REQUEST
Can you gather every line in the data below that contains the string "práctica"? Only matches with the same capitalization count.

··· THE RECORDS ···

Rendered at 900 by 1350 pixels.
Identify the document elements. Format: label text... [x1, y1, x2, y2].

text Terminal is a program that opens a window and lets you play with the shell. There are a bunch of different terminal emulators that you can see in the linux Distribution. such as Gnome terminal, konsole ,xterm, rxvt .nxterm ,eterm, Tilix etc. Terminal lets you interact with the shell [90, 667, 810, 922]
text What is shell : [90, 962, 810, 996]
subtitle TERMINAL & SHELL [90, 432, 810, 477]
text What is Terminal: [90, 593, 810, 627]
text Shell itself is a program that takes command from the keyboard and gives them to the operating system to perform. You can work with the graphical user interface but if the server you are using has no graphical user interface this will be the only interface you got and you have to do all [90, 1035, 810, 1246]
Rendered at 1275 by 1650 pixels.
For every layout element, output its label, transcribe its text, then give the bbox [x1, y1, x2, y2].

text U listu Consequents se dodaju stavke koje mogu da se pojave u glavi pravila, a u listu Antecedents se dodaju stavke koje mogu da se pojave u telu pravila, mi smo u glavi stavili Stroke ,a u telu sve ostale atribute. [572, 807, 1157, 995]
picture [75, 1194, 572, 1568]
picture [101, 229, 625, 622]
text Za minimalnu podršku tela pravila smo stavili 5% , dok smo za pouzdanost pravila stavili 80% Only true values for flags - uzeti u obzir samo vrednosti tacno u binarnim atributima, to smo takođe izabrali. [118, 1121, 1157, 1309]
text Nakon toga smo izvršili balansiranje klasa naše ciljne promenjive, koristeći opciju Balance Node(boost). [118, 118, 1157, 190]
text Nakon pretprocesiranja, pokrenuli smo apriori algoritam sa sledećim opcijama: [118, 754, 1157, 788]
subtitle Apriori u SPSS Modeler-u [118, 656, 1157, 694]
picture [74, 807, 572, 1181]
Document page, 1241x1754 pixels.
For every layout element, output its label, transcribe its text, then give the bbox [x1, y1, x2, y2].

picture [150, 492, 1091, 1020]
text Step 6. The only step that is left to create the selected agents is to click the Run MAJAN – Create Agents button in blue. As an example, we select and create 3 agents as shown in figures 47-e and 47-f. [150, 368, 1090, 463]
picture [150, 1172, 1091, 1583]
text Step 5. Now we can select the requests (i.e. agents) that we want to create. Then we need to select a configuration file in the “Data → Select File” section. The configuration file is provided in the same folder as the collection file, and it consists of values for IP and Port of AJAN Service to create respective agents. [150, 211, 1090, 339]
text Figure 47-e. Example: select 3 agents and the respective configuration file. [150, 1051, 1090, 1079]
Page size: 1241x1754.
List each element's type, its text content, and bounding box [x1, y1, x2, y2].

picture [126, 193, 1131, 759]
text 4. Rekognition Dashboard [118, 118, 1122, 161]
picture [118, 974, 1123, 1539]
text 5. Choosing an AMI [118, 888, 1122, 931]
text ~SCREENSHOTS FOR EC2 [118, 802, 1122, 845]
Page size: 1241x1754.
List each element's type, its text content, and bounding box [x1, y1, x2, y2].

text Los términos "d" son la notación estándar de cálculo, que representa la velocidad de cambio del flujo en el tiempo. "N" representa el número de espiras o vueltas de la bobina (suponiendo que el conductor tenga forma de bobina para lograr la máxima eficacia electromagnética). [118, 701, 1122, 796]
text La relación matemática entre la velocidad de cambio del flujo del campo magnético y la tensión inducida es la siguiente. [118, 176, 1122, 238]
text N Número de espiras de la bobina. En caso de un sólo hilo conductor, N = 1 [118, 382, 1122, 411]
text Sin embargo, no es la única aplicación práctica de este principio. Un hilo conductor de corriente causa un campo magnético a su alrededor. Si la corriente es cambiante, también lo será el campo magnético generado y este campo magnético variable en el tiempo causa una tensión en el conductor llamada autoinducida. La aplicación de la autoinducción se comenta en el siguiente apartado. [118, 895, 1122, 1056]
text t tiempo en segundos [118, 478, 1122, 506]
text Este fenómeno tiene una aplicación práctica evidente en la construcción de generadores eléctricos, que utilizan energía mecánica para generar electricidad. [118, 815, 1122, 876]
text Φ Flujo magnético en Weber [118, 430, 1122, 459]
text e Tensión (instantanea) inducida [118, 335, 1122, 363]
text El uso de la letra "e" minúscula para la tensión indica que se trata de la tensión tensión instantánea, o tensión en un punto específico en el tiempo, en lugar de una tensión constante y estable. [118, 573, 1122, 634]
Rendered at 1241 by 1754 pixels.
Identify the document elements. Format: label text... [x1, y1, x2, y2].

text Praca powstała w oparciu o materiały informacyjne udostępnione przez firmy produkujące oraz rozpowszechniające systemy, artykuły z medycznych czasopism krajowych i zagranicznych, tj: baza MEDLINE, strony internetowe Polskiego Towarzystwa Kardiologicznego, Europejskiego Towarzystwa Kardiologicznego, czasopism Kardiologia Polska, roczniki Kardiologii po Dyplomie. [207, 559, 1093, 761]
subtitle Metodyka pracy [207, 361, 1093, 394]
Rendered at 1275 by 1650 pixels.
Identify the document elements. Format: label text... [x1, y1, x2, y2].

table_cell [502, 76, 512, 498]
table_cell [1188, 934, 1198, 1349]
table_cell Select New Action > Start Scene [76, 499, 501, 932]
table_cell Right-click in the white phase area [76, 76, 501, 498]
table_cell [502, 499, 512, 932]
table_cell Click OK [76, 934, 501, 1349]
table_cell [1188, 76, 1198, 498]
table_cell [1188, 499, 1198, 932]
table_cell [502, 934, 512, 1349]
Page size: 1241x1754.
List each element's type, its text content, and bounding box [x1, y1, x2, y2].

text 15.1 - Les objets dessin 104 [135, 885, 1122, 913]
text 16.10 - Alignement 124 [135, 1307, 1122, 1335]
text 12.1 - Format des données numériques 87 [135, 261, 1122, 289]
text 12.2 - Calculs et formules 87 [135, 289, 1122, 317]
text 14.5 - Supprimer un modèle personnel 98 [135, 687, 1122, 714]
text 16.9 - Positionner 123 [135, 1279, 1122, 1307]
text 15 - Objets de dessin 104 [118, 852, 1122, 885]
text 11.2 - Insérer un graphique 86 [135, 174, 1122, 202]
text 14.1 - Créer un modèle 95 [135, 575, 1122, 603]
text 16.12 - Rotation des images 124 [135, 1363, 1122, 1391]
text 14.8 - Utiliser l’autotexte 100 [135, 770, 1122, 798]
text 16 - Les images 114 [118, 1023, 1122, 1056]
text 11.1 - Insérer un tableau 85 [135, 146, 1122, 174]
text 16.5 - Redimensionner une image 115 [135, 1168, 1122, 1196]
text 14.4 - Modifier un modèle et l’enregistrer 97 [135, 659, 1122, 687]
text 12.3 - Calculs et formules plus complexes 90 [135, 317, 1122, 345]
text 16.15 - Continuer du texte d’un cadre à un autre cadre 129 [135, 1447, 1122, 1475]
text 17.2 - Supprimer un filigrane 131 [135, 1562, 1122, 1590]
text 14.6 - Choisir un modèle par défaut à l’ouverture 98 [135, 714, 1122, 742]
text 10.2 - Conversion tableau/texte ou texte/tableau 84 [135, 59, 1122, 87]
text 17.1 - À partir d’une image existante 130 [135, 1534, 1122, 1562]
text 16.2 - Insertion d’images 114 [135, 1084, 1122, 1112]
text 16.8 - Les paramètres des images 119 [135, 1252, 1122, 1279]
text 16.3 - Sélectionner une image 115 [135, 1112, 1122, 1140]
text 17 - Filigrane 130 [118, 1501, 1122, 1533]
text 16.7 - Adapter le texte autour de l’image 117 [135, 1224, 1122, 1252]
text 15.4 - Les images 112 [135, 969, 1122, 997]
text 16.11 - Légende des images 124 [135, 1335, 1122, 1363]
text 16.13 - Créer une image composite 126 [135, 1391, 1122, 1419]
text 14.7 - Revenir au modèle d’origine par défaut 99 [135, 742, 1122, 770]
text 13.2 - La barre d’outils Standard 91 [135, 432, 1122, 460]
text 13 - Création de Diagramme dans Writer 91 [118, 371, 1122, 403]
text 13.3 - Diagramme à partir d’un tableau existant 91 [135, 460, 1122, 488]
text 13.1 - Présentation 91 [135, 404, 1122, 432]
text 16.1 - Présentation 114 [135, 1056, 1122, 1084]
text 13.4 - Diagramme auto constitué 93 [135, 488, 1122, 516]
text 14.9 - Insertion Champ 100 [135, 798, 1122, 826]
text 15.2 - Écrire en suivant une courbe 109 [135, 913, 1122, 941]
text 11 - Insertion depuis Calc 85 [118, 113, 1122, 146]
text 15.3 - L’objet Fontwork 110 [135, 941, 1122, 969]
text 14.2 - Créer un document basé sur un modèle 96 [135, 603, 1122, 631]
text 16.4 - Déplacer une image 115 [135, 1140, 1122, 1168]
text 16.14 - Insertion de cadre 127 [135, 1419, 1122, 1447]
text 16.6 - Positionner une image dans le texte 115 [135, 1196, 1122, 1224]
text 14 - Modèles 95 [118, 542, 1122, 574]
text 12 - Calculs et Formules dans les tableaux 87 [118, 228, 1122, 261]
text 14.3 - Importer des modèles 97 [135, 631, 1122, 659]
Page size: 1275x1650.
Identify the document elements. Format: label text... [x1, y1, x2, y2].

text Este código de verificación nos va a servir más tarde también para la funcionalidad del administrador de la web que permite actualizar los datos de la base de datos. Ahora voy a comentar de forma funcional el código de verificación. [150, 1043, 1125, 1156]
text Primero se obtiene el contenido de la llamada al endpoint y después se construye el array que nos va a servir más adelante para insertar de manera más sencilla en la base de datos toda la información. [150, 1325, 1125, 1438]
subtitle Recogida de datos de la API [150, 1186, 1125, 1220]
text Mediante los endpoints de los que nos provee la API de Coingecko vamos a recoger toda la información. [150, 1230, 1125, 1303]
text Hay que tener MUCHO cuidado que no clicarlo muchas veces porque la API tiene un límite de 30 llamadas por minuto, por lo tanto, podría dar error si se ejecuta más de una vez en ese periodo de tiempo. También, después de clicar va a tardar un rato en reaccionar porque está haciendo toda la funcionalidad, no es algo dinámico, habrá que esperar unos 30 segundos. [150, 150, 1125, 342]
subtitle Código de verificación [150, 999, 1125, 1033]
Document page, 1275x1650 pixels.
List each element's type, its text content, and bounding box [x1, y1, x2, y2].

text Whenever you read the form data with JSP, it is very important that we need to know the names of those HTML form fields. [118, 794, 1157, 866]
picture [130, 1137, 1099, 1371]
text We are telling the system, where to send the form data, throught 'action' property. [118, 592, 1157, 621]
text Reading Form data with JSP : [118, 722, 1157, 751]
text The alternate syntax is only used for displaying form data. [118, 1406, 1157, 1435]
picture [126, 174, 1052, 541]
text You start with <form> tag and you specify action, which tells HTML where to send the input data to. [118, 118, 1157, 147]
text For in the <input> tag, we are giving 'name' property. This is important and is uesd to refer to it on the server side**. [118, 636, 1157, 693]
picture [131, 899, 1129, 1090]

···

TASK RESPONSE
text Sin embargo, no es la única aplicación práctica de este principio. Un hilo conductor de corriente causa un campo magnético a su alrededor. Si la corriente es cambiante, también lo será el campo magnético generado y este campo magnético variable en el tiempo causa una tensión en el conductor llamada autoinducida. La aplicación de la autoinducción se comenta en el siguiente apartado. [118, 895, 1122, 1056]
text Este fenómeno tiene una aplicación práctica evidente en la construcción de generadores eléctricos, que utilizan energía mecánica para generar electricidad. [118, 815, 1122, 876]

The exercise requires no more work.